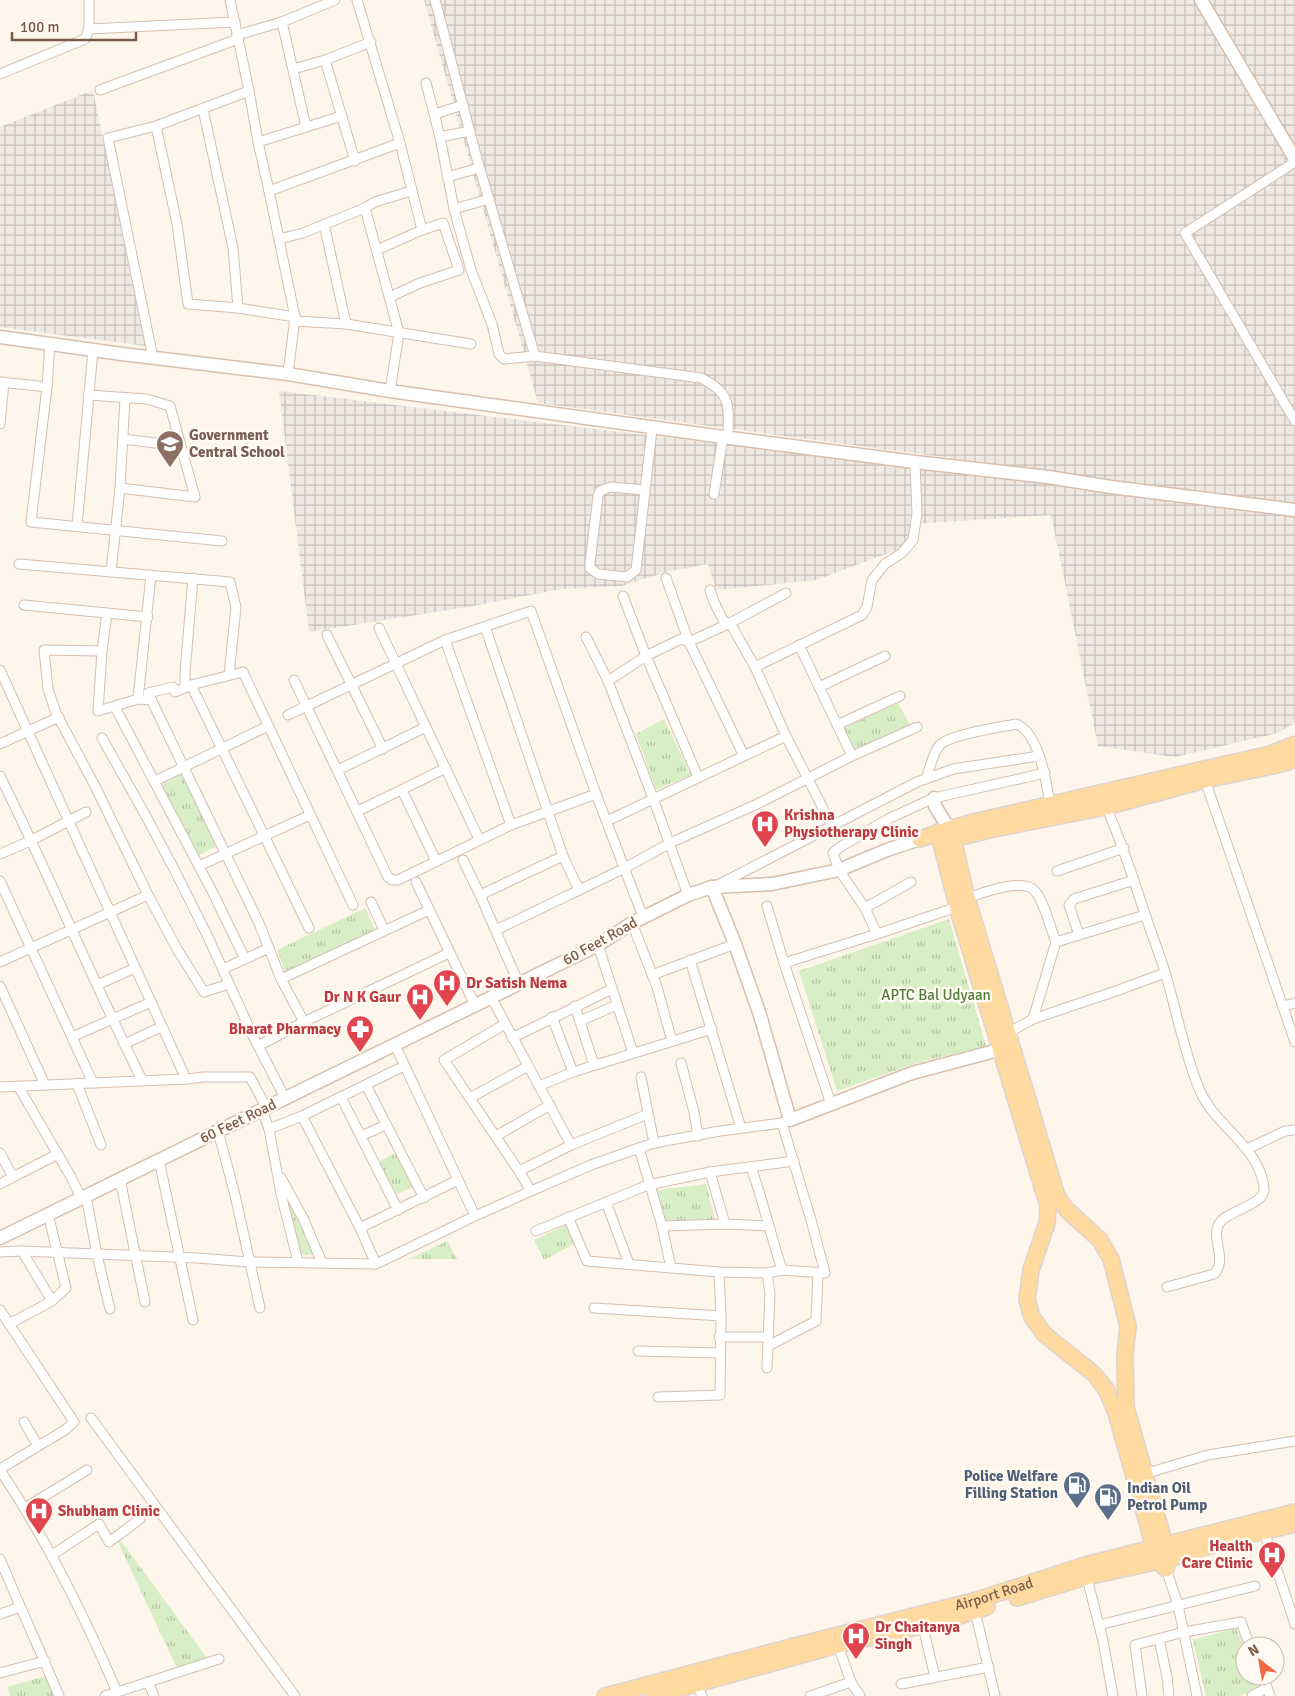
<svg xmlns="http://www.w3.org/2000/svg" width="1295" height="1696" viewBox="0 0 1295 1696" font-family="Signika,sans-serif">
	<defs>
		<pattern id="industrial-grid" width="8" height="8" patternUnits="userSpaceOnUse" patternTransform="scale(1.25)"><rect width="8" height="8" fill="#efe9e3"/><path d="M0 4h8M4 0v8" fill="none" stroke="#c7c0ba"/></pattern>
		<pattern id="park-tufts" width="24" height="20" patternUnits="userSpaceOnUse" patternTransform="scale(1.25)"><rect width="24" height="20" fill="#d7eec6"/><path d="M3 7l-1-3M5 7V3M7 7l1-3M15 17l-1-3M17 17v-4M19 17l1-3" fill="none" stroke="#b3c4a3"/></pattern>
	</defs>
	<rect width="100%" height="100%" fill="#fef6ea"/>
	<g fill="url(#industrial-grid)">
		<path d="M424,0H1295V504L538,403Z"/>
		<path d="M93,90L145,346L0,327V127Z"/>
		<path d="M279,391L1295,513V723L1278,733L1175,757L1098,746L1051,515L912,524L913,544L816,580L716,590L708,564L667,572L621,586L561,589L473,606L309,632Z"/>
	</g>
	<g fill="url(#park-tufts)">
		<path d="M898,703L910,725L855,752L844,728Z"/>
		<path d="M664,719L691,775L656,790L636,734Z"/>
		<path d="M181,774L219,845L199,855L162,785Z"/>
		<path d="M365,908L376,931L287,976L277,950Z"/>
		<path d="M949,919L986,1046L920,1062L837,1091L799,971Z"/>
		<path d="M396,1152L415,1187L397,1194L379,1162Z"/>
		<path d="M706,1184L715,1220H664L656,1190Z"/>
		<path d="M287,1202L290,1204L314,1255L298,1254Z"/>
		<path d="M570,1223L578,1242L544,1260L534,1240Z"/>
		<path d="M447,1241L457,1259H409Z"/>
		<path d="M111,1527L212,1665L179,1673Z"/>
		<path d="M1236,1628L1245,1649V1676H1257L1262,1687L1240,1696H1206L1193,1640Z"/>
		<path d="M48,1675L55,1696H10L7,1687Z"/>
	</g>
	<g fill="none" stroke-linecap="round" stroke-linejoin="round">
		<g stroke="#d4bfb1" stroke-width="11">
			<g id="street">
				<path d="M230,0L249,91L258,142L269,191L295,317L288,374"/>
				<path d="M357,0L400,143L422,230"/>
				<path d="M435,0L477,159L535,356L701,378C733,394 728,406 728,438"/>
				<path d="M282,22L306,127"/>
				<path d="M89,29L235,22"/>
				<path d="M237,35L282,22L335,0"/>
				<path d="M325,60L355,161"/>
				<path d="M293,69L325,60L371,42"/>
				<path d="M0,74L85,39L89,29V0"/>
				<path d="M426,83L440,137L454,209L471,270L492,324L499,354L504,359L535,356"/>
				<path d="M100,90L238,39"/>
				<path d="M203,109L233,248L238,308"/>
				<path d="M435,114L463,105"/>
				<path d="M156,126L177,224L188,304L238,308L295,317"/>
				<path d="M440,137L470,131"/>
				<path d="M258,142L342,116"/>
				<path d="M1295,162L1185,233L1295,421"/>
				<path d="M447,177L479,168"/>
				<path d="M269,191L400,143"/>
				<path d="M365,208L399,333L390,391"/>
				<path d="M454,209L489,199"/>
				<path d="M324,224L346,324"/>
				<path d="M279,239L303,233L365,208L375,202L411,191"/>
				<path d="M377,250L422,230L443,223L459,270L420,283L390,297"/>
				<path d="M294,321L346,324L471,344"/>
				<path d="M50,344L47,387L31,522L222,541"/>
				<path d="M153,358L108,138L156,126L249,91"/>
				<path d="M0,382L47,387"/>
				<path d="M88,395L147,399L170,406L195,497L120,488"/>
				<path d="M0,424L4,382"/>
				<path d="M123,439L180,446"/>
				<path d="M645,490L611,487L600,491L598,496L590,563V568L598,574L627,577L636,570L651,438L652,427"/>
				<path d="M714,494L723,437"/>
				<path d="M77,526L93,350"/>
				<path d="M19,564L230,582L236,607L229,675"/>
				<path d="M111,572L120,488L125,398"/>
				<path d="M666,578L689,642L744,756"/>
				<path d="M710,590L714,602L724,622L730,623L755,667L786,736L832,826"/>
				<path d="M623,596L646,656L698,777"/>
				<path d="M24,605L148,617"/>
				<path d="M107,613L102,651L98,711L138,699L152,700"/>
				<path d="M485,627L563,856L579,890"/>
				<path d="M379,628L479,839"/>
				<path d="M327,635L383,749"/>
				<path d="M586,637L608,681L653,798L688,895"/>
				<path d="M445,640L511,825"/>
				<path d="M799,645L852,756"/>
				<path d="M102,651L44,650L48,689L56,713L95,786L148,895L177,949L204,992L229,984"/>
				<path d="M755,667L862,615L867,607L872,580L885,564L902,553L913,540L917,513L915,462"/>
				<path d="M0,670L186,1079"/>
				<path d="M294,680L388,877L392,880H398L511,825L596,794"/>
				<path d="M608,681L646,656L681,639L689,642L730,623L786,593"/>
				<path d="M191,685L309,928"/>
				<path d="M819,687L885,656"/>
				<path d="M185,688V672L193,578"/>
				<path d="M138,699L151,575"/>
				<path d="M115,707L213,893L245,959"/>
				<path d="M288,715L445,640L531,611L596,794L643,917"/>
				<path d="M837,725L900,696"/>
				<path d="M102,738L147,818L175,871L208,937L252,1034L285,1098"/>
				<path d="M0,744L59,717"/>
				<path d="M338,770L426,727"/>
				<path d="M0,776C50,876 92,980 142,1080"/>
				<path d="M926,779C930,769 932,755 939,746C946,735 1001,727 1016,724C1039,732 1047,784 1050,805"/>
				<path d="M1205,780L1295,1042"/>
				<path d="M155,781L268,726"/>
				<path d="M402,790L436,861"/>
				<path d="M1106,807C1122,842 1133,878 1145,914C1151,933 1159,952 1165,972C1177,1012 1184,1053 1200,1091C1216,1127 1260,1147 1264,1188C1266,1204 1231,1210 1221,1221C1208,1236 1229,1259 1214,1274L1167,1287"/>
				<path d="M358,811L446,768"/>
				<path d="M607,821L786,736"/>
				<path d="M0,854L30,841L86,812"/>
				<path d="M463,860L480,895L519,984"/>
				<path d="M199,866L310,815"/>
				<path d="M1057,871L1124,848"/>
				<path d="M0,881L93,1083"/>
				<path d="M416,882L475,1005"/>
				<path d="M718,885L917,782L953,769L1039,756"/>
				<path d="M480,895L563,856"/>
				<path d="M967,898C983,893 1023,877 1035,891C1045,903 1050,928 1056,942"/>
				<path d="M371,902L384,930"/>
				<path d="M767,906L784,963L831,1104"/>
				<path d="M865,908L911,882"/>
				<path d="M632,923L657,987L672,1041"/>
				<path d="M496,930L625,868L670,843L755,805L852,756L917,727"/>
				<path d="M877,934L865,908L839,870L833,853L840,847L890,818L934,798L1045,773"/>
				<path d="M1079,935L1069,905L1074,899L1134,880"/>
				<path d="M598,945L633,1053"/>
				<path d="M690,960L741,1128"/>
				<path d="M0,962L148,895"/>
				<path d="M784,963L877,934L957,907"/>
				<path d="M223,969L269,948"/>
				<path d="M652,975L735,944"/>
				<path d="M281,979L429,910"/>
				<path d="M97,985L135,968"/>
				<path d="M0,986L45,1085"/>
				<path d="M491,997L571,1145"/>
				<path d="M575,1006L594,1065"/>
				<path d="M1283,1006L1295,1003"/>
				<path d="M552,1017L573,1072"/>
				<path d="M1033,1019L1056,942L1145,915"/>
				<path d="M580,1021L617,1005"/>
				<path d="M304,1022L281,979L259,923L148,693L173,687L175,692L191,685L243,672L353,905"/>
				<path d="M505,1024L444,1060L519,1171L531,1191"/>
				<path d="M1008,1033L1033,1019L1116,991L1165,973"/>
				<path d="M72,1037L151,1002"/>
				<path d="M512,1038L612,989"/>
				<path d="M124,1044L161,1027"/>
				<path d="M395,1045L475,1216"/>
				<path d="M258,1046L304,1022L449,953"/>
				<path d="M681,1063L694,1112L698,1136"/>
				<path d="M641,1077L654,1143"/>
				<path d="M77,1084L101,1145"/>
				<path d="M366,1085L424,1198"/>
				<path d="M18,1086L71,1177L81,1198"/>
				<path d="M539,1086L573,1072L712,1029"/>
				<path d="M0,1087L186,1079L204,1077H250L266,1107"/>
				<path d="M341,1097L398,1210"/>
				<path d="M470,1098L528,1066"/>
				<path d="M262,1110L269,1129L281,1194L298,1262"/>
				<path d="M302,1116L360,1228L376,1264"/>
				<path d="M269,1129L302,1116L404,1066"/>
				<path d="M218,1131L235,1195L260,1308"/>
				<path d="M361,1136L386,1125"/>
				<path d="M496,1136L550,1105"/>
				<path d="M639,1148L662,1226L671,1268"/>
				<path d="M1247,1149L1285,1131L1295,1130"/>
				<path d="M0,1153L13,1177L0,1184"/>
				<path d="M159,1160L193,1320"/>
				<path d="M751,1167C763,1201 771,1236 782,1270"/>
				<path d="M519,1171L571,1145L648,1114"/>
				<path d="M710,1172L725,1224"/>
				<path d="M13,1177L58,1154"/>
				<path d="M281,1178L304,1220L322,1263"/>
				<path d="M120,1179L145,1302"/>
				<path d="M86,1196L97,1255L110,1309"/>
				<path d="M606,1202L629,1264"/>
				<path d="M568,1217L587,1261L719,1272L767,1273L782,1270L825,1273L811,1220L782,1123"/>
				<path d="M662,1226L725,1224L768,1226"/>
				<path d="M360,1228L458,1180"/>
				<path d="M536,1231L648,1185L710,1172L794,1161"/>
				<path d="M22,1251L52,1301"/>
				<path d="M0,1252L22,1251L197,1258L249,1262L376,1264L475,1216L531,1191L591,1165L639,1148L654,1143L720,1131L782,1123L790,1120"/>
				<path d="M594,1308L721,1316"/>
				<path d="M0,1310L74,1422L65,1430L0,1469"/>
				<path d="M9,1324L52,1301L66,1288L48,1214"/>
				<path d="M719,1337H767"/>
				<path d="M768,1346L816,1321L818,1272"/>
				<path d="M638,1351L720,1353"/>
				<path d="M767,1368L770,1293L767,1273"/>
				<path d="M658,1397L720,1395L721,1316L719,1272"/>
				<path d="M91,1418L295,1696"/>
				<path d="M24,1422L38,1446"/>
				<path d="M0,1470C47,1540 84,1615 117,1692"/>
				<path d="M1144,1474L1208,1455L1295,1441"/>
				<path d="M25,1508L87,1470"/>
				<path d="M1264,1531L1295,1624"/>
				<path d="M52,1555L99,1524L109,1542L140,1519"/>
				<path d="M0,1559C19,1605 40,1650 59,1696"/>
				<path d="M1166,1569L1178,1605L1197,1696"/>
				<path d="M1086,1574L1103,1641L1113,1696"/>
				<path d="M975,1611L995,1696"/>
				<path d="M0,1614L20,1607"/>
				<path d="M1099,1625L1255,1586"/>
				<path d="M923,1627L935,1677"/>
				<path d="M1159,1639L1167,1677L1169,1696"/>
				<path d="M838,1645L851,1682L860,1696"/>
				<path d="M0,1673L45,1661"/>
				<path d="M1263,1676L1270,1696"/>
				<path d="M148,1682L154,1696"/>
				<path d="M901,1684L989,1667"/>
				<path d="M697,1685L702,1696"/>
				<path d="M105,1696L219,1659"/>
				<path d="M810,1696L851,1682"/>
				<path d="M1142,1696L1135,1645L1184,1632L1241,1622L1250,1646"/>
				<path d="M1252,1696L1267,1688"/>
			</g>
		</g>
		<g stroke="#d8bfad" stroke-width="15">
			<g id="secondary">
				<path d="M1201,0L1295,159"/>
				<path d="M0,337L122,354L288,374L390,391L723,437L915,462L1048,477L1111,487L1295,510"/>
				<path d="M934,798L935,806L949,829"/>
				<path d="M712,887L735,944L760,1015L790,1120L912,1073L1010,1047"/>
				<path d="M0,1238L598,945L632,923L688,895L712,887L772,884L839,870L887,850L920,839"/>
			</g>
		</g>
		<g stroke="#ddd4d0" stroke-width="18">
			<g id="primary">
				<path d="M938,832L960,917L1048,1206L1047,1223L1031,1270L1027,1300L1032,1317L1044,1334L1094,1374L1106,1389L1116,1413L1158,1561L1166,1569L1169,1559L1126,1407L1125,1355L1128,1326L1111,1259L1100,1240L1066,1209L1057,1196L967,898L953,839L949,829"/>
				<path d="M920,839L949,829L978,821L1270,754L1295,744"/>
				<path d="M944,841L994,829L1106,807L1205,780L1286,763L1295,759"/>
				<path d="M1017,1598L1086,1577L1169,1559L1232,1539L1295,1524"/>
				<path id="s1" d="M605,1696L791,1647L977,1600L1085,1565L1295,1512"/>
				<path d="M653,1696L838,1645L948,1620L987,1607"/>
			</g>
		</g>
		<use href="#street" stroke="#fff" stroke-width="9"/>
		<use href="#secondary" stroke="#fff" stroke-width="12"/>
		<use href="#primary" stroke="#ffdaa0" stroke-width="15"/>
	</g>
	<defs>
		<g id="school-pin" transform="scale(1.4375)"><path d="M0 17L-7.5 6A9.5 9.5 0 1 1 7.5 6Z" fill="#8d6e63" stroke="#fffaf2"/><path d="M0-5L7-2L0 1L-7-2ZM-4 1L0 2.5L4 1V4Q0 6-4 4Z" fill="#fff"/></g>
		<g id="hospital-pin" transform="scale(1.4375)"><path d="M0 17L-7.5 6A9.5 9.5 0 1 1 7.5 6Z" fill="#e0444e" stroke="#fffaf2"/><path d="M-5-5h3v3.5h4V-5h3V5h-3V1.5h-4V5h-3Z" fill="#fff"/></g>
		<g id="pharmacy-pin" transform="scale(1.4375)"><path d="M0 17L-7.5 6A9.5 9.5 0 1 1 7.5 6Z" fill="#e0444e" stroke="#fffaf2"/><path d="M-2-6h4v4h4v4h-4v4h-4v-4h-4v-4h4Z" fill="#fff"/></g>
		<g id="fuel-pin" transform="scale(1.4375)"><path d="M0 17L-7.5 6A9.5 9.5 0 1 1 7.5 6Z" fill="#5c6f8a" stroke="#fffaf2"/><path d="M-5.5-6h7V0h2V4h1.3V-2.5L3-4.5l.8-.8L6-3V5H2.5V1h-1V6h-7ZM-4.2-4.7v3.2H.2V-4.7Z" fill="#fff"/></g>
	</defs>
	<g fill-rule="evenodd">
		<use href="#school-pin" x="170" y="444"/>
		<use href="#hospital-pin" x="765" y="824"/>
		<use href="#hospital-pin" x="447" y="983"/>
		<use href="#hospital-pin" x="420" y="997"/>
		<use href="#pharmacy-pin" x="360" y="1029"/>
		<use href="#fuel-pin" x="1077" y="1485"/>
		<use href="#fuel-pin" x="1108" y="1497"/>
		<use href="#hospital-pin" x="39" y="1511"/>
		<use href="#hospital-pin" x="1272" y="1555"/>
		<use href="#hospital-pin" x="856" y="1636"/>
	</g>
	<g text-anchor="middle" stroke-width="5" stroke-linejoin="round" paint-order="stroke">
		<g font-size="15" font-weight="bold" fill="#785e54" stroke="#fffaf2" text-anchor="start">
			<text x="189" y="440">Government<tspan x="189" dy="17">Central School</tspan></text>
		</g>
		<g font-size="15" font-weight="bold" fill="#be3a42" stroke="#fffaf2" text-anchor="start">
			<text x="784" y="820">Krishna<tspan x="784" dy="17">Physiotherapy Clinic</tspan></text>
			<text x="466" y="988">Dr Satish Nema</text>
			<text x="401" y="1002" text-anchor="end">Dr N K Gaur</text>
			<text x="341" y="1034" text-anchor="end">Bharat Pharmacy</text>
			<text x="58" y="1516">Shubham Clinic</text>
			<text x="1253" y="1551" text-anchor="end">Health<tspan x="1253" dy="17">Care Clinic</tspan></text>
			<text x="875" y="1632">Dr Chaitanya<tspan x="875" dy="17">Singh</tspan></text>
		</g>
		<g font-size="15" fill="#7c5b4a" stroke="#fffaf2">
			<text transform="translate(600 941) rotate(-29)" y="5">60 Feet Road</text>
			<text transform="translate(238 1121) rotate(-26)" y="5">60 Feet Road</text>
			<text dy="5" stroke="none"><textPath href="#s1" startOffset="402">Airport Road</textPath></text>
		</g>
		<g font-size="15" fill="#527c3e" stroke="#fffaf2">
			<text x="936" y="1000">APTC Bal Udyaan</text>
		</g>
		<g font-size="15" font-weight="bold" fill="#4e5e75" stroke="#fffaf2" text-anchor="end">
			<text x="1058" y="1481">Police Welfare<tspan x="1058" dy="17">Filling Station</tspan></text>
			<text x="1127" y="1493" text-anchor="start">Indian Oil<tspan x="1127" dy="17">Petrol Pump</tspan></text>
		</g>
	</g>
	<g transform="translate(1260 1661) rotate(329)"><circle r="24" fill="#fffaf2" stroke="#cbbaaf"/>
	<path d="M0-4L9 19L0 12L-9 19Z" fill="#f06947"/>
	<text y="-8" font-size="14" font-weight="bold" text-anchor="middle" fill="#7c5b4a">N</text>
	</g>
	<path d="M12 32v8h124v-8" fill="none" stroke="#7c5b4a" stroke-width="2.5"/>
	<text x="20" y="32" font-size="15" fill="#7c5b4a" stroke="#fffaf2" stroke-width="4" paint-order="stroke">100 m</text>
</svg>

| Instructions to follow |
When you find a line in the records that contains the word "linejoin", copy it.

| Solution for this exercise |
	<g fill="none" stroke-linecap="round" stroke-linejoin="round">
	<g text-anchor="middle" stroke-width="5" stroke-linejoin="round" paint-order="stroke">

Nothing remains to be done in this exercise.